# Long Term Let Estepona/San Pedro



## BALE (Aug 8, 2013)

Hey, I am new to this forum but wanted to introduce myself and also to ask about long term lets we aren't having to much luck with our search here. 

So we have two young daughters and we have moved from UK to Spain. 

All very exciting and we are currently staying in an apartment in Estepona but we have to move 4th September. 

Speaking to pretty much most of the estate agents in Estepona and we are yet to find something that suits us. 

I was wondering if anyone could help us? 

We are looking for a long term let, unfurnished (preferably) between Estepona and San Pedro. 

We need 3 bedrooms, pool, near to the sea etc etc. 

We like nice modern places and our budget is very realistic for the area. 

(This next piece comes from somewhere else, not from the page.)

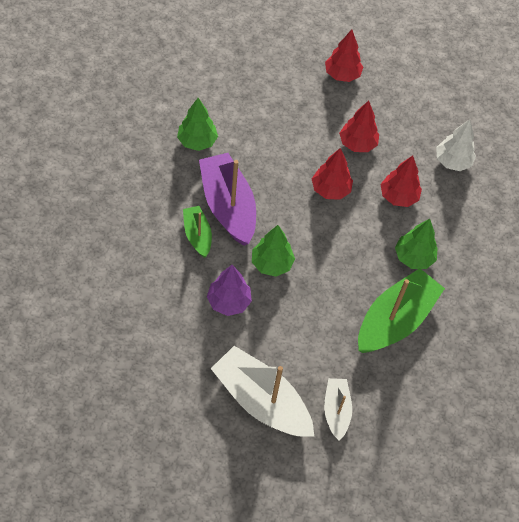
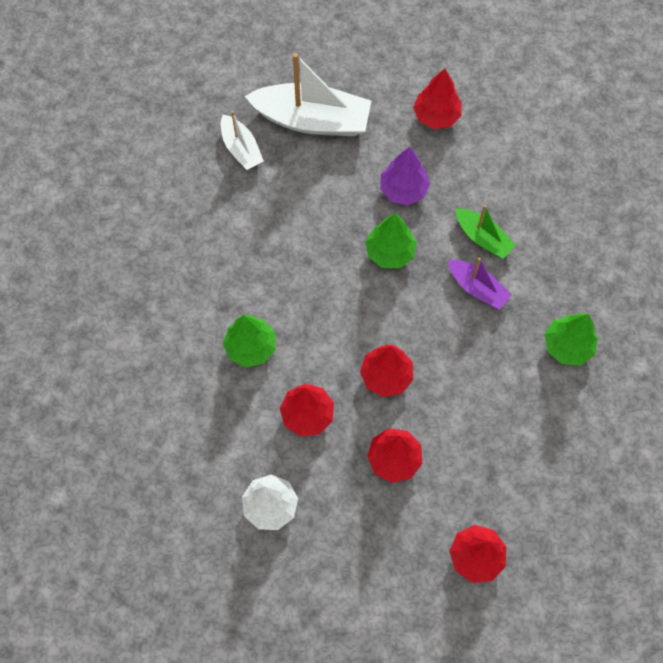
camera: 155 degrees right, 10 degrees up
purple boat [199,153,256,246] -> purple boat [448,258,512,310], size x0.54
green boat [358,268,445,353] -> none
none -> red tree [413,69,461,129]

Does anyone know of anyone leaving somewhere nice, or any help/tips and advice? 

We are fully aware that its the holiday let season, we are here for that reason, because we have had a holiday before we find somewhere to live, but there is still a lot about. 

We would like perhaps an urbinisation between Estepona and San Pedro with a good community. I speak english only but learning Spanish fast, my other half speaks both english and spanish as she is half spanish. 

Anyways - any help and advice would be much appreciated. 

Thanks 

BALE.


----------



## brocher (Mar 21, 2011)

BALE said:


> Hey, I am new to this forum but wanted to introduce myself and also to ask about long term lets we aren't having to much luck with our search here.
> 
> So we have two young daughters and we have moved from UK to Spain.
> 
> ...



Hi and welcome

Assume you've looked at all the ads online like idealista kyero, fotocasa, segunda mano - may be more if you look for the relevant section in the FAQ thread at the top of the page?

Also ads in all the local papers?

Driven round and noted down phone numbers on any possible properties with To Rent signs outside?

There are some Facebook buy & sell pages,too - maybe come under Marbella pages.


----------



## mrypg9 (Apr 26, 2008)

I live in that area and there are very many properties to let. Expect to pay around 600€ upwards for a piso or adosado with communal pool and 1500€ upwards for a house/villa with pool plus utilities.
This isn't a good time to look, really, as landlords can get as much as 3000€ a week during the summer season.
The best thing to do is drive round and note all the se aquila boards.


----------